Volevamo informarla che lo stesso contiene alcune imprecisioni.
Alea è una società di servizi che ha messo a disposizione gratuitamente il
suo spazio web alla Associazione Nazionale (Senza scopo di lucro) "Comitato
spontaneo per la ricerca di Popobawa - amici di popobawa -"
Lo stesso avrebbe potuto fare tiscali (web.tiscalinet.it/popobawa) o
infostrada (gidilander.iol.it/popobawa) o altre società e non si sarebbe
parlato di pubblicità.
Quelle che lei giudica idiozie sono l'espressione di migliaia di persone che
hanno dato una loro definizione su un personaggio misterioso, non credo che
le farebbe piacere sentirsi dire che lei scrive idiozie su persone che non
conosce.
Alla luce dei fatti sopra esposti la invitiamo gentilmente a correggere il
suo articolo, in quanto lo riteniamo lesivo all'immagine della nostra
società.
Certi che la nostra richiesta verrà accolta, le inviamo i nostri più
distinti saluti.
Alessandro Achille
la nostra risposta
Caro Alessandro,
grazie per la sua "errata corrige", che accetto e subito pubblico. Non era
mia intenzione fare inutili insinuazioni sulla vostra società. Mi sono
limitato a esprimere un dubbio, che ora è stato perfettamente chiarito.

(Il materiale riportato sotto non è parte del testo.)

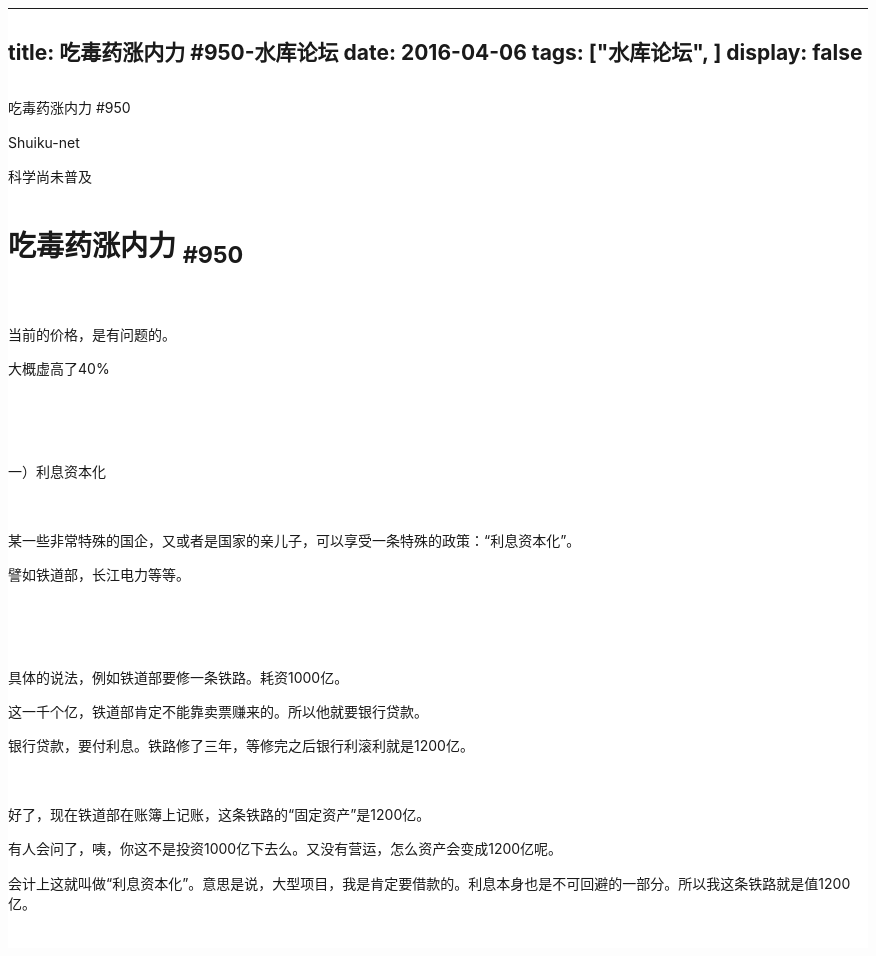 
---
title:  吃毒药涨内力 #950-水库论坛
date: 2016-04-06
tags: ["水库论坛", ]
display: false
---


## 



吃毒药涨内力 #950




Shuiku-net




科学尚未普及


# 吃毒药涨内力 <sub>#950</sub>

&nbsp;

当前的价格，是有问题的。

大概虚高了40%

&nbsp;

&nbsp;

一）利息资本化

&nbsp;

某一些非常特殊的国企，又或者是国家的亲儿子，可以享受一条特殊的政策：“利息资本化”。

譬如铁道部，长江电力等等。

&nbsp;

&nbsp;

具体的说法，例如铁道部要修一条铁路。耗资1000亿。

这一千个亿，铁道部肯定不能靠卖票赚来的。所以他就要银行贷款。

银行贷款，要付利息。铁路修了三年，等修完之后银行利滚利就是1200亿。

&nbsp;

好了，现在铁道部在账簿上记账，这条铁路的“固定资产”是1200亿。

有人会问了，咦，你这不是投资1000亿下去么。又没有营运，怎么资产会变成1200亿呢。

会计上这就叫做“利息资本化”。意思是说，大型项目，我是肯定要借款的。利息本身也是不可回避的一部分。所以我这条铁路就是值1200亿。

&nbsp;
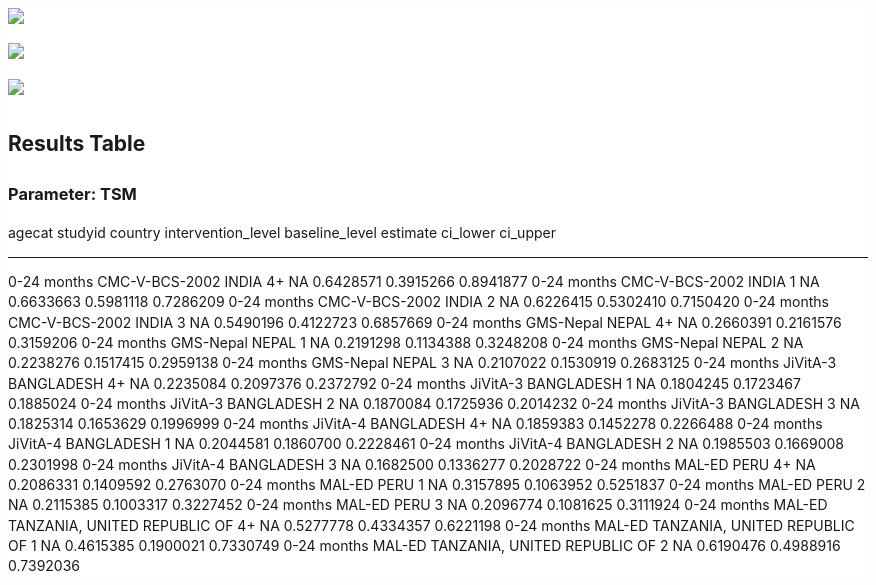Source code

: ![](/tmp/aa7a0d0c-ad7c-4b3a-89d0-f1e2592a62a7/e2bc4d14-8d03-48b6-9638-b4761ff18d28/REPORT_files/figure-html/plot_rr-1.png)



![](/tmp/aa7a0d0c-ad7c-4b3a-89d0-f1e2592a62a7/e2bc4d14-8d03-48b6-9638-b4761ff18d28/REPORT_files/figure-html/plot_paf-1.png)

![](/tmp/aa7a0d0c-ad7c-4b3a-89d0-f1e2592a62a7/e2bc4d14-8d03-48b6-9638-b4761ff18d28/REPORT_files/figure-html/plot_par-1.png)

## Results Table

### Parameter: TSM


agecat        studyid          country                        intervention_level   baseline_level     estimate     ci_lower    ci_upper
------------  ---------------  -----------------------------  -------------------  ---------------  ----------  -----------  ----------
0-24 months   CMC-V-BCS-2002   INDIA                          4+                   NA                0.6428571    0.3915266   0.8941877
0-24 months   CMC-V-BCS-2002   INDIA                          1                    NA                0.6633663    0.5981118   0.7286209
0-24 months   CMC-V-BCS-2002   INDIA                          2                    NA                0.6226415    0.5302410   0.7150420
0-24 months   CMC-V-BCS-2002   INDIA                          3                    NA                0.5490196    0.4122723   0.6857669
0-24 months   GMS-Nepal        NEPAL                          4+                   NA                0.2660391    0.2161576   0.3159206
0-24 months   GMS-Nepal        NEPAL                          1                    NA                0.2191298    0.1134388   0.3248208
0-24 months   GMS-Nepal        NEPAL                          2                    NA                0.2238276    0.1517415   0.2959138
0-24 months   GMS-Nepal        NEPAL                          3                    NA                0.2107022    0.1530919   0.2683125
0-24 months   JiVitA-3         BANGLADESH                     4+                   NA                0.2235084    0.2097376   0.2372792
0-24 months   JiVitA-3         BANGLADESH                     1                    NA                0.1804245    0.1723467   0.1885024
0-24 months   JiVitA-3         BANGLADESH                     2                    NA                0.1870084    0.1725936   0.2014232
0-24 months   JiVitA-3         BANGLADESH                     3                    NA                0.1825314    0.1653629   0.1996999
0-24 months   JiVitA-4         BANGLADESH                     4+                   NA                0.1859383    0.1452278   0.2266488
0-24 months   JiVitA-4         BANGLADESH                     1                    NA                0.2044581    0.1860700   0.2228461
0-24 months   JiVitA-4         BANGLADESH                     2                    NA                0.1985503    0.1669008   0.2301998
0-24 months   JiVitA-4         BANGLADESH                     3                    NA                0.1682500    0.1336277   0.2028722
0-24 months   MAL-ED           PERU                           4+                   NA                0.2086331    0.1409592   0.2763070
0-24 months   MAL-ED           PERU                           1                    NA                0.3157895    0.1063952   0.5251837
0-24 months   MAL-ED           PERU                           2                    NA                0.2115385    0.1003317   0.3227452
0-24 months   MAL-ED           PERU                           3                    NA                0.2096774    0.1081625   0.3111924
0-24 months   MAL-ED           TANZANIA, UNITED REPUBLIC OF   4+                   NA                0.5277778    0.4334357   0.6221198
0-24 months   MAL-ED           TANZANIA, UNITED REPUBLIC OF   1                    NA                0.4615385    0.1900021   0.7330749
0-24 months   MAL-ED           TANZANIA, UNITED REPUBLIC OF   2                    NA                0.6190476    0.4988916   0.7392036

Quanto alla questione delle idiozie relative a Popobawa, le ricordo che
Clarence è un magazine satirico e come tale deve essere sempre interpretato.
Citando la fonte, abbiamo preso amichevolmente in giro le persone che hanno
aderito all'iniziativa di Costanzo. Che, da un punto di vista comunicativo e
qualitativo, rimane a mio parere fortemente criticabile.